O Conde afastou-se sem fazer uma única objeção, mas para ocupar novo posto de observação donde não perdia um único gesto de Morrel, que por fim se levantou, limpou os joelhos deixados brancos pela pedra e tomou o caminho de Paris sem virar uma única vez a cabeça. Desceu lentamente a Rua da Roquette.
O Conde mandou embora a sua carruagem, estacionada no Pêre-Lachaise, e seguiu-o a cem passos. Maximilien atravessou o canal e entrou na Rua Meslay pelos bulevares. Cinco minutos depois de a porta ser fechada por Morrel, abriu-se para Monte Cristo.
Julie estava à entrada do jardim a observar com a mais profunda atenção mestre Penelon, que, levando a sua profissão de jardineiro a sério, enxertava de estaca roseiras-de-bengala.
— Olha, o Sr. Conde de Monte Cristo! — exclamou com a alegria que habitualmente manifestavam todos os membros da família quando Monte Cristo visitava a Rua Meslay.
— Maximilien acaba de entrar, não é verdade, minha senhora? — perguntou o Conde.
— Sim, creio que o vi passar — confirmou a jovem senhora — Mas, por favor, chame Emmanuel.

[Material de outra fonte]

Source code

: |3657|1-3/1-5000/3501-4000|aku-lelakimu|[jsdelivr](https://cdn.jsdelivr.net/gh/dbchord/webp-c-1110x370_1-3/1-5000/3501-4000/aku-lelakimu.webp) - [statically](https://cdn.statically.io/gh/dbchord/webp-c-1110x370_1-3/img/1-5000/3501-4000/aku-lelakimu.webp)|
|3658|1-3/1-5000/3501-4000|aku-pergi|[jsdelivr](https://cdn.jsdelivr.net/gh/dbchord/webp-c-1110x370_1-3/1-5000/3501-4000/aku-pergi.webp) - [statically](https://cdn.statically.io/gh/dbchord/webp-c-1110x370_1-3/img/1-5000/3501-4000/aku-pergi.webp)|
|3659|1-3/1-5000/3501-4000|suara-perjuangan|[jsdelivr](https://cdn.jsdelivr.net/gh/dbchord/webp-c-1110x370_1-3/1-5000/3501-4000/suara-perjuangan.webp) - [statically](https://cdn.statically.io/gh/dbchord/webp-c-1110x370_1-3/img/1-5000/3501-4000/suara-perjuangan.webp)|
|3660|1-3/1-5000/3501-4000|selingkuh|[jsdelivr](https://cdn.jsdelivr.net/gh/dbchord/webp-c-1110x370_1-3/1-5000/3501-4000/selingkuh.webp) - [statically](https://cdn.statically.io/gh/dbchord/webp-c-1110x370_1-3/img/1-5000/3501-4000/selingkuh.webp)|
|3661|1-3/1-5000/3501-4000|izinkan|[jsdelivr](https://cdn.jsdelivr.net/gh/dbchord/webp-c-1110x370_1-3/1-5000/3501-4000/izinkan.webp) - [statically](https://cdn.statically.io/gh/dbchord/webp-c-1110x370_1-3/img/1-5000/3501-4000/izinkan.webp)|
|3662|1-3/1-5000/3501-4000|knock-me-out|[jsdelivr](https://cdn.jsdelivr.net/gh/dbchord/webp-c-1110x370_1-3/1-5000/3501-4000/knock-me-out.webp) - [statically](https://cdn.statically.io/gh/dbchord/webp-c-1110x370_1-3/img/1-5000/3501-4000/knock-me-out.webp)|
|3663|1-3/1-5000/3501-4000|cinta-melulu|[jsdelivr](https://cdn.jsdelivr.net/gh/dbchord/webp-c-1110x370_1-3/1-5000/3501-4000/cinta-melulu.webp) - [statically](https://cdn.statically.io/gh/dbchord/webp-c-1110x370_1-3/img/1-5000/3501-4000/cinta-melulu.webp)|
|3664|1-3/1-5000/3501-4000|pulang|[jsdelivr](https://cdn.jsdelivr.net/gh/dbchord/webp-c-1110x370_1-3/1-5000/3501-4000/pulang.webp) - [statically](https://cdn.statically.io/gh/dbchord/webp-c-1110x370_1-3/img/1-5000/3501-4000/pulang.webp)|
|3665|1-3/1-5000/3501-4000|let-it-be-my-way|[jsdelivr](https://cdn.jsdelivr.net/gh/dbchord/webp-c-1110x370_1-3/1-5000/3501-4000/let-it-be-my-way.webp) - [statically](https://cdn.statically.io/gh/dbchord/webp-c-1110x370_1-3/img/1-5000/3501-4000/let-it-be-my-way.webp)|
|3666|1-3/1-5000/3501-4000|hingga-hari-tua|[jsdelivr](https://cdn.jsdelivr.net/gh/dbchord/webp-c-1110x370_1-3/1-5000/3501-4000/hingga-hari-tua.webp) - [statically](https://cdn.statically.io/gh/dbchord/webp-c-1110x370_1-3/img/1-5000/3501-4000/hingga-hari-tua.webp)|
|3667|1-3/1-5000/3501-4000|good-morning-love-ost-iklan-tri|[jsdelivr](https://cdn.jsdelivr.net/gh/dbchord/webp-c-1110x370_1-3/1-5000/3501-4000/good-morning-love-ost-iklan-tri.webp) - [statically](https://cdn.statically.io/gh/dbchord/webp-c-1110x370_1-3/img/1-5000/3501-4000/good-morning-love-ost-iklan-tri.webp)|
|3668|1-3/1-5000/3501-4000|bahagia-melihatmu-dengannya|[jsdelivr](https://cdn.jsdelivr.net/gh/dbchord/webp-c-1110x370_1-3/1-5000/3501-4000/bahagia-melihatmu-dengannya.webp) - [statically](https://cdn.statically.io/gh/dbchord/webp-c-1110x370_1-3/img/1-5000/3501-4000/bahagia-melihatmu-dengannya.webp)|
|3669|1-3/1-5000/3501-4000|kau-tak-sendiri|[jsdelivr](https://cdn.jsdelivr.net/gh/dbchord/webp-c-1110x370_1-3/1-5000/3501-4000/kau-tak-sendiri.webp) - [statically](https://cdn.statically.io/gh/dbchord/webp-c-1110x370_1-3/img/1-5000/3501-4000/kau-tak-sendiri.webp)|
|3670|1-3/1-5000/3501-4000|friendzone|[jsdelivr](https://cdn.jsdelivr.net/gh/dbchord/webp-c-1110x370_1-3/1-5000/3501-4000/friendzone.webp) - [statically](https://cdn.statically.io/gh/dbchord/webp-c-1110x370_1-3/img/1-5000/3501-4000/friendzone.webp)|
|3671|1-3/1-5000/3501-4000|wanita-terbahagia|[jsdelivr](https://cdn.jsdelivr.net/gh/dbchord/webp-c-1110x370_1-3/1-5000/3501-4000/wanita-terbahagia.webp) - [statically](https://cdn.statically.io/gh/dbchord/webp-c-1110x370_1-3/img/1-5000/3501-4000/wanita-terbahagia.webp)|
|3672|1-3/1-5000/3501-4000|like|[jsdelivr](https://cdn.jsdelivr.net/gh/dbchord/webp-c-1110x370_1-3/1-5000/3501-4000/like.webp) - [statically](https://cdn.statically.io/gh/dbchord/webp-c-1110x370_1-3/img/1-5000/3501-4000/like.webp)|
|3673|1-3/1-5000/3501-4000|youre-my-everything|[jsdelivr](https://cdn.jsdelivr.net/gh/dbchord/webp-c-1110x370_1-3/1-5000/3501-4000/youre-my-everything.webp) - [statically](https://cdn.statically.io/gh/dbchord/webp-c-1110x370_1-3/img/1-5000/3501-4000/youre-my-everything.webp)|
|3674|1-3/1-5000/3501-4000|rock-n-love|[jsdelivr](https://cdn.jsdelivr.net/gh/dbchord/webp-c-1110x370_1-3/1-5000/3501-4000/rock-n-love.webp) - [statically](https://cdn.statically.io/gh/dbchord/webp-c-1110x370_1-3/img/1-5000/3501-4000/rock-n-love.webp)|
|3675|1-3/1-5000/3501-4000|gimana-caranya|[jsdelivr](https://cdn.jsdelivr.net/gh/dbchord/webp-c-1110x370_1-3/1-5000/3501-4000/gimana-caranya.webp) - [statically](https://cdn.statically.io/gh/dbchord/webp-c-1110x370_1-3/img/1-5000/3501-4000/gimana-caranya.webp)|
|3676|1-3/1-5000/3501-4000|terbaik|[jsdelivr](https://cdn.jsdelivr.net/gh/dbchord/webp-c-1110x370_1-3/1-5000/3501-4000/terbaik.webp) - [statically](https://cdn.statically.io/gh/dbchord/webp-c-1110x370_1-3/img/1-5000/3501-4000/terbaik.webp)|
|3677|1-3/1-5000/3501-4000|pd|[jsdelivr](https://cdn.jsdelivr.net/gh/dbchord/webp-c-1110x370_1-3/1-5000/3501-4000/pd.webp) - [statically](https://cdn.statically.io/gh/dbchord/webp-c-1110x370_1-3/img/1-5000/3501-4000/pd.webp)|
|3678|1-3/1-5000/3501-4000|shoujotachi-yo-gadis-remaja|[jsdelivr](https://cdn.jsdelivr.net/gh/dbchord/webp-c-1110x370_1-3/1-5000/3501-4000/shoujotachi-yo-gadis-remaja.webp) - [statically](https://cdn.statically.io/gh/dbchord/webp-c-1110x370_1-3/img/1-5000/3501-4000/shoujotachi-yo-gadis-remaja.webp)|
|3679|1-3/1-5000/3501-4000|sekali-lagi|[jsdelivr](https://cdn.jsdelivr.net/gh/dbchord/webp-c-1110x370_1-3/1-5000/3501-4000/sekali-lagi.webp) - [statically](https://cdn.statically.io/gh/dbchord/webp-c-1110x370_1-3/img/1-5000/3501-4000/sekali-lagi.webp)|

— Perdão, minha senhora, mas preciso subir imediatamente aos aposentos de Maximilien — respondeu Monte Cristo — Tenho de lhe dizer uma coisa da mais alta importância.
— Então vá — disse ela, acompanhando-o com o seu sorriso encantador até o Conde desaparecer na escada.
Monte Cristo depressa transpôs os dois andares que separavam o térreo dos aposentos de Maximilien. Chegado ao patamar, escutou: não se ouvia nenhum ruído.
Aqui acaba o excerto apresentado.